Records contained in a dataset
::::::::::

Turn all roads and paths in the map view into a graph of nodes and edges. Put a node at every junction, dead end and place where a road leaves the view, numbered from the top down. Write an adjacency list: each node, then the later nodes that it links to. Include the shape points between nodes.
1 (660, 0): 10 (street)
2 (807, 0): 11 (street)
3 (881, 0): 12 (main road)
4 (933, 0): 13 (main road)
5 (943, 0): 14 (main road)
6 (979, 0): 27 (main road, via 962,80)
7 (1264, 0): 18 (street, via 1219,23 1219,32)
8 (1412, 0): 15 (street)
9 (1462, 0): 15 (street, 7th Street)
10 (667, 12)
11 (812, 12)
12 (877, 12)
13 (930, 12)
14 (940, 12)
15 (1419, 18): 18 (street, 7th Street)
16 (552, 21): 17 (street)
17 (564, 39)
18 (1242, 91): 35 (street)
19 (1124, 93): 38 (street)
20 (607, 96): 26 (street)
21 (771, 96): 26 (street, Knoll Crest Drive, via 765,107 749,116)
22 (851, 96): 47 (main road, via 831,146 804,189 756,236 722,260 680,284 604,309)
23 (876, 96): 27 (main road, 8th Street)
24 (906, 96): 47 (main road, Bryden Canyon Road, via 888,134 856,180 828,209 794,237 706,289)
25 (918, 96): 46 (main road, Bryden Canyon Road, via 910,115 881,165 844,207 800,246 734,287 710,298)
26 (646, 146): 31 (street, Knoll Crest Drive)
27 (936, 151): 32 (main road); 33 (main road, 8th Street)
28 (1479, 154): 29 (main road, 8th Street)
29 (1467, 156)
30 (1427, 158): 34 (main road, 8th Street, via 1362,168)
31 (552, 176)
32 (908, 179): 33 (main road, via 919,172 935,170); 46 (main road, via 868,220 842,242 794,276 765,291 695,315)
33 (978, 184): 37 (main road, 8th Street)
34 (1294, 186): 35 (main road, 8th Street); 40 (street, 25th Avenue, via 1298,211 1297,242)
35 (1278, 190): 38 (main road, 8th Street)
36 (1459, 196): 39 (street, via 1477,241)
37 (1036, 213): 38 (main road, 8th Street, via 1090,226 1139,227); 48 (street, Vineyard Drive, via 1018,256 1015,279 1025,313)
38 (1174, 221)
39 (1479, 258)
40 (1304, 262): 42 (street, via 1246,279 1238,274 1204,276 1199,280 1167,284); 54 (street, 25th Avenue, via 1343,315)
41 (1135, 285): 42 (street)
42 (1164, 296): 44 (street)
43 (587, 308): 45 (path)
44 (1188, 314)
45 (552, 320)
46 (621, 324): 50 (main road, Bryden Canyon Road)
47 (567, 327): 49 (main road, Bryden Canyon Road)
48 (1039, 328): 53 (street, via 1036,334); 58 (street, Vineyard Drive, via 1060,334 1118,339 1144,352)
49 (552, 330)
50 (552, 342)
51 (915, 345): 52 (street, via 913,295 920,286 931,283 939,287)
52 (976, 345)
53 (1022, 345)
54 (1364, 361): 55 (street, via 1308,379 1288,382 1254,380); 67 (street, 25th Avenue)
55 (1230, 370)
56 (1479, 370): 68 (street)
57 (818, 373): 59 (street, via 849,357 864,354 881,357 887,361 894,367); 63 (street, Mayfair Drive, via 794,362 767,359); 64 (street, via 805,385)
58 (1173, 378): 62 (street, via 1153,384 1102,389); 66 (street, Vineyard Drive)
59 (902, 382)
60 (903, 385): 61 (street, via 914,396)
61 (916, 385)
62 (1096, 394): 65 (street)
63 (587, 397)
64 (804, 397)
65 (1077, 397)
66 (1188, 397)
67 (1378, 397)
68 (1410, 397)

::::::::::

Find the string "Bryden" in the entries above. Copy each line where it occurs.

= Response to the task =
24 (906, 96): 47 (main road, Bryden Canyon Road, via 888,134 856,180 828,209 794,237 706,289)
25 (918, 96): 46 (main road, Bryden Canyon Road, via 910,115 881,165 844,207 800,246 734,287 710,298)
46 (621, 324): 50 (main road, Bryden Canyon Road)
47 (567, 327): 49 (main road, Bryden Canyon Road)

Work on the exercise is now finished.